As natural disasters multiplied and people in the Fix timeline became more familiar with their artificial and natural environments, it became clear that most of the built infrastructure existing until 2018 could no longer serve its intended purposes. Useful and safe material was salvaged for use in new structures resembling Earthships, while the rest was rendered as harmless as possible before being abandoned. Various "hot zones" remained, such as nuclear power plants and weapons stockpiles, which were staffed by volunteers who worked on decommissioning them at high personal risk using what technology was necessary and could itself be rendered safe in the process.

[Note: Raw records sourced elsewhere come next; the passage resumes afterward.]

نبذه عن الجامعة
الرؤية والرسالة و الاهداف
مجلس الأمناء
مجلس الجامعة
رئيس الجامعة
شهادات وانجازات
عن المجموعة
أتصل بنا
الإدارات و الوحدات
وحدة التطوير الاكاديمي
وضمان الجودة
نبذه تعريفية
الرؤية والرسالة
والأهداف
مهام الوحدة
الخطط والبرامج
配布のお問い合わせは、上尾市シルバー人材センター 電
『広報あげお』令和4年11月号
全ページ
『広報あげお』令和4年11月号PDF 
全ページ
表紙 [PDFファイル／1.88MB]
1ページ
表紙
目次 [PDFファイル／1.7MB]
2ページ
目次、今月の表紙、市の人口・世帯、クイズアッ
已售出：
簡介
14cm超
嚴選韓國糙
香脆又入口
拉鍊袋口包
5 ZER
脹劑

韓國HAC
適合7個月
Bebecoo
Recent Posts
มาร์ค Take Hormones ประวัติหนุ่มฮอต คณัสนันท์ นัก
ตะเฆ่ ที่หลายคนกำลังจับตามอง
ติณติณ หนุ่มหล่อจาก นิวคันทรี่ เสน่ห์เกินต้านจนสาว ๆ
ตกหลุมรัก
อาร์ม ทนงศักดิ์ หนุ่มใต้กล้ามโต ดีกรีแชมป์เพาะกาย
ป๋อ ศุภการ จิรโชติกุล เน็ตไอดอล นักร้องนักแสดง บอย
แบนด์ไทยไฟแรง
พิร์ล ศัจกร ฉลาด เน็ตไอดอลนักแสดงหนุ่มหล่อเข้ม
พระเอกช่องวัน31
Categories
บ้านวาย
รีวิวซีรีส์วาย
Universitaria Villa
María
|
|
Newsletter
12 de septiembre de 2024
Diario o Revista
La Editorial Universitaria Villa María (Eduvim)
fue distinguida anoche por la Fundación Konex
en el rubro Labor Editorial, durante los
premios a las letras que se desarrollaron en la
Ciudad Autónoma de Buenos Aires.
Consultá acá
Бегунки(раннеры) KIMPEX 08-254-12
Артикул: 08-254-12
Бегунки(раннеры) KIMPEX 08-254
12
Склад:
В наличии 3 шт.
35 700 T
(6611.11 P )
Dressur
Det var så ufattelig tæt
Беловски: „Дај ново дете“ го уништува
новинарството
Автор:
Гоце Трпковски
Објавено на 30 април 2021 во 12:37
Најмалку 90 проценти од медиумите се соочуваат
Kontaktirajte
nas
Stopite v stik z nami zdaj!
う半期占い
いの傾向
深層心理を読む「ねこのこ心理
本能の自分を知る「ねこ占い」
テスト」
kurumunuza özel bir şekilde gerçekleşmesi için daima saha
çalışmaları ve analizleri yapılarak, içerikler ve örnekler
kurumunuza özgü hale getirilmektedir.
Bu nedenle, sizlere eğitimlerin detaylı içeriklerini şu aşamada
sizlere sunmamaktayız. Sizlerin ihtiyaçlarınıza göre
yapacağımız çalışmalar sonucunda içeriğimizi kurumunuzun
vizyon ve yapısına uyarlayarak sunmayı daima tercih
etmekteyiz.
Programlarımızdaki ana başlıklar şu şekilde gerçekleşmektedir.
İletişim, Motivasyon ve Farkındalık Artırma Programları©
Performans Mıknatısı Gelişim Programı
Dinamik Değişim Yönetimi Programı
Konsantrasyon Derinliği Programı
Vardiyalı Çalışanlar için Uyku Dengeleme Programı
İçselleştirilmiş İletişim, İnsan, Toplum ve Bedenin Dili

Several fundamental shifts occurred organically as the population of the Fix timeline learned to survive in the long term. One was decoupling the economy from ecological impact. Historically, economic activity was a function of the number of transactions of resources, which depended on both the number of people and what was traded between them; all such activity was measured the same way, without regard to its individual qualities. As restricting both individual consumption and the number of people became more intrinsically valuable, this measure became useless. As people learned to reduce their experience to its essentials as a price for survival, they came to treat interactions with others as part of an almost artistic collaboration whose value was in the result rather than their individual contributions. Like their replacement of largely useless physical infrastructure from the past, they developed new ways to efficiently coordinate their activities based on net benefit, maximizing prioritized qualities over time at all conceivable scales, with survival having the highest priority.

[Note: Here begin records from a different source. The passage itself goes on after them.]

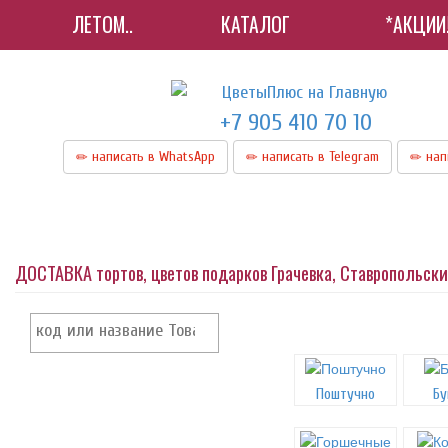
ЛЕТОМ..
КАТАЛОГ
*АКЦИИ
+7 905 410 70 10
написать в WhatsApp
написать в Telegram
нап
ДОСТАВКА тортов, цветов подарков Грачевка, Ставропольск
Поштучно
Бу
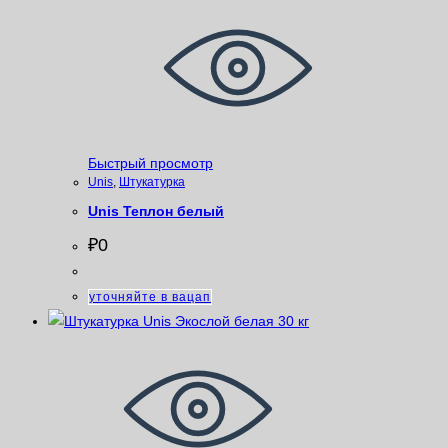
Быстрый просмотр
Unis
,
Штукатурка
Unis Теплон белый
₽
0
уточняйте в вацап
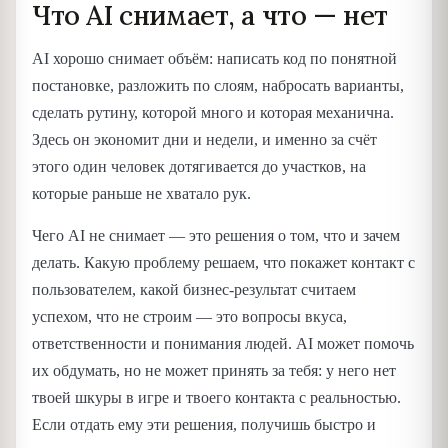
Что AI снимает, а что — нет
AI хорошо снимает объём: написать код по понятной
постановке, разложить по слоям, набросать варианты,
сделать рутину, которой много и которая механична.
Здесь он экономит дни и недели, и именно за счёт
этого один человек дотягивается до участков, на
которые раньше не хватало рук.
Чего AI не снимает — это решения о том, что и зачем
делать. Какую проблему решаем, что покажет контакт с
пользователем, какой бизнес-результат считаем
успехом, что не строим — это вопросы вкуса,
ответственности и понимания людей. AI может помочь
их обдумать, но не может принять за тебя: у него нет
твоей шкуры в игре и твоего контакта с реальностью.
Если отдать ему эти решения, получишь быстро и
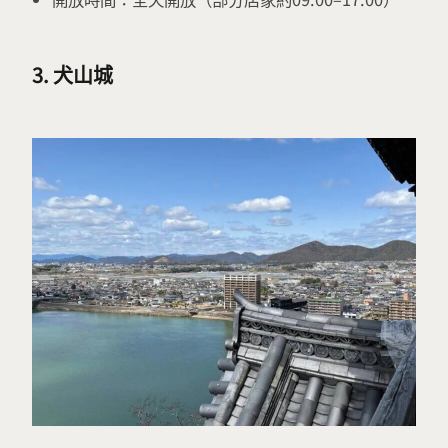
3. 犬山城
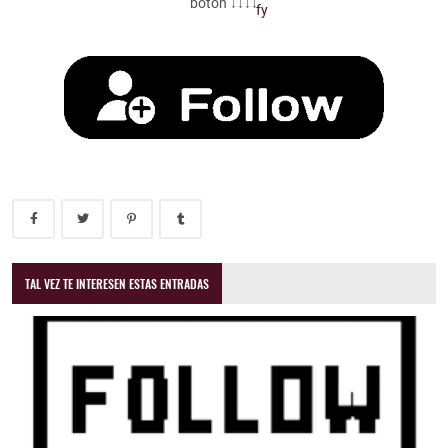
botón ↓↓↓↓
TAL VEZ TE INTERESEN ESTAS ENTRADAS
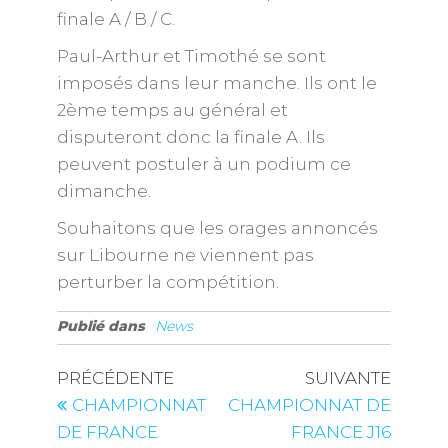
finale A / B / C.
Paul-Arthur et Timothé se sont
imposés dans leur manche. Ils ont le
2ème temps au général et
disputeront donc la finale A. Ils
peuvent postuler à un podium ce
dimanche.
Souhaitons que les orages annoncés
sur Libourne ne viennent pas
perturber la compétition.
Publié dans
News
PRÉCÉDENTE
SUIVANTE
CHAMPIONNAT
CHAMPIONNAT DE
DE FRANCE
FRANCE J16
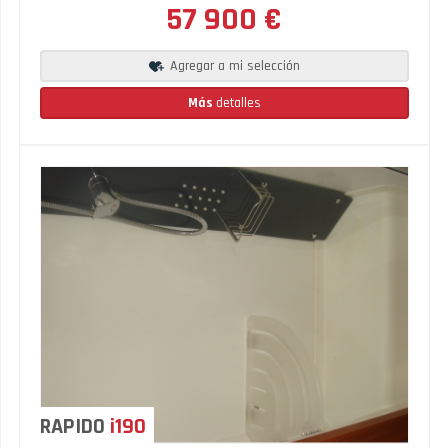
57 900 €
Agregar a mi selección
Más
detalles
RAPIDO
i190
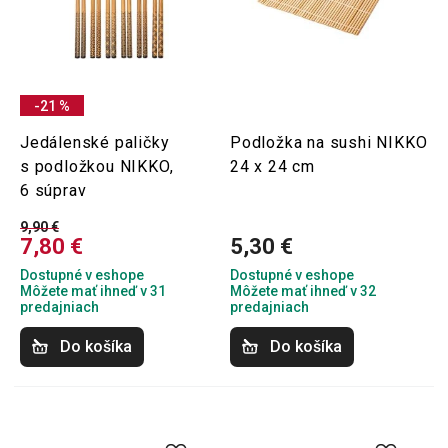
-21 %
Jedálenské paličky
Podložka na sushi NIKKO
s podložkou NIKKO,
24 x 24 cm
6 súprav
9,90 €
7,80 €
5,30 €
Dostupné v eshope
Dostupné v eshope
Môžete mať ihneď v 31
Môžete mať ihneď v 32
predajniach
predajniach
Do košíka
Do košíka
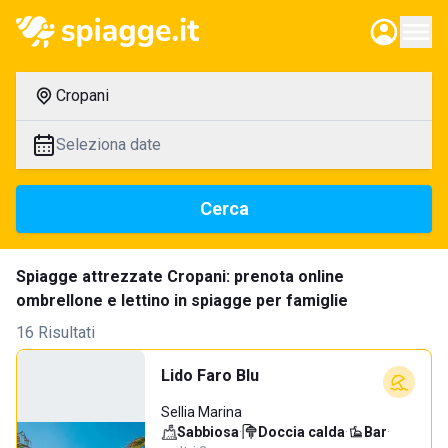
Cropani
Seleziona date
Cerca
Spiagge attrezzate Cropani: prenota online
ombrellone e lettino in spiagge per famiglie
16 Risultati
Lido Faro Blu
Sellia Marina
Sabbiosa
·
Doccia calda
·
Bar
·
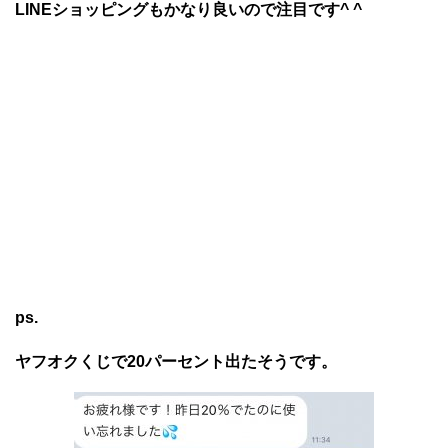
LINEショッピングもかなり良いので注目です^ ^
ps.
ヤフオクくじで20パーセント出たそうです。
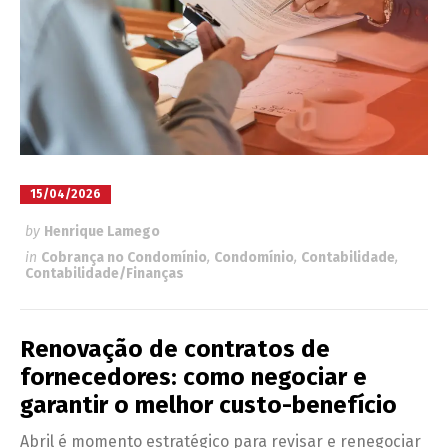
15/04/2026
by
Henrique Lamego
in
Cobrança no Condomínio
,
Condomínio
,
Contabilidade
,
Contabilidade/Finanças
Renovação de contratos de
fornecedores: como negociar e
garantir o melhor custo-benefício
Abril é momento estratégico para revisar e renegociar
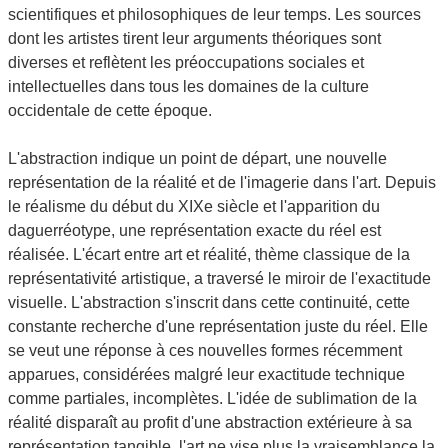
scientifiques et philosophiques de leur temps. Les sources
dont les artistes tirent leur arguments théoriques sont
diverses et reflètent les préoccupations sociales et
intellectuelles dans tous les domaines de la culture
occidentale de cette époque.
L'abstraction indique un point de départ, une nouvelle
représentation de la réalité et de l'imagerie dans l'art. Depuis
le réalisme du début du XIXe siècle et l'apparition du
daguerréotype, une représentation exacte du réel est
réalisée. L'écart entre art et réalité, thème classique de la
représentativité artistique, a traversé le miroir de l'exactitude
visuelle. L'abstraction s'inscrit dans cette continuité, cette
constante recherche d'une représentation juste du réel. Elle
se veut une réponse à ces nouvelles formes récemment
apparues, considérées malgré leur exactitude technique
comme partiales, incomplètes. L'idée de sublimation de la
réalité disparaît au profit d'une abstraction extérieure à sa
représentation tangible, l'art ne vise plus la vraisemblance la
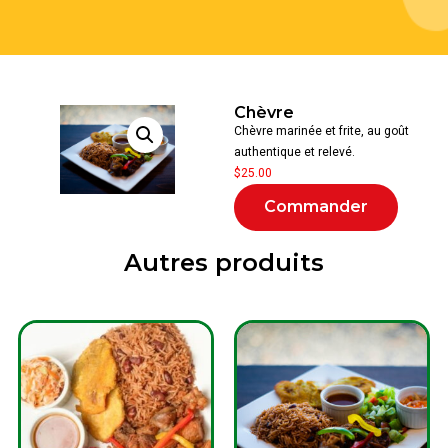
Chèvre
Chèvre marinée et frite, au goût
authentique et relevé.
$
25.00
Commander
Autres produits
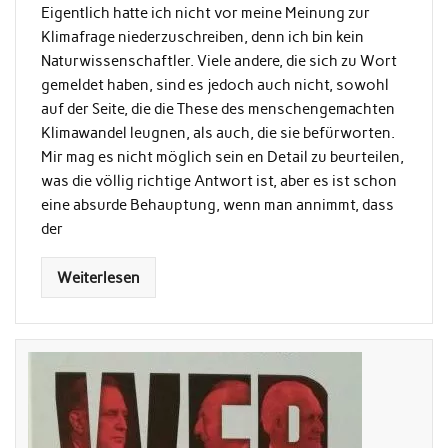
Eigentlich hatte ich nicht vor meine Meinung zur
Klimafrage niederzuschreiben, denn ich bin kein
Naturwissenschaftler. Viele andere, die sich zu Wort
gemeldet haben, sind es jedoch auch nicht, sowohl
auf der Seite, die die These des menschengemachten
Klimawandel leugnen, als auch, die sie befürworten.
Mir mag es nicht möglich sein en Detail zu beurteilen,
was die völlig richtige Antwort ist, aber es ist schon
eine absurde Behauptung, wenn man annimmt, dass
der
Weiterlesen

Another fundamental shift was a reshaping of group identity. Taken globally, the world's many nations, cities, and smaller groups behaved as one composite population. The global environment was likewise a composite of ecosystems with their own subpopulations of myriad species with functional elements common to the rest. As physics inexorably moved energy and matter around the planet to create temporarily stable states independent of artificially defined boundaries, members of all species – including humans – had to be able to move to regions that improved their chances of survival, and then interact with others in those regions to get what they needed. If a small group of individuals or species attempted to dominate a region, it took the risk of being unable to adapt to specific conditions within the region that others could, and might otherwise assist them to do the same. The people of the Fix timeline were aware of these facts, and organized their groups to improve their chances of survival by maximizing adaptability. This meant that most groups would need a mix of knowledge, abilities, and environmental affinities that could be applied to a variety of places they might need to go. Emphasizing respect within those groups, and applied to other groups of people and species, would reduce the possibility of local population collapse in any given environment.

At the moment, we have the most in common with Timeline 2, and still barely have the option of branching onto the Fix timeline. To the extent that we can apply insights that come from imagining that timeline, we might gain more time for ourselves.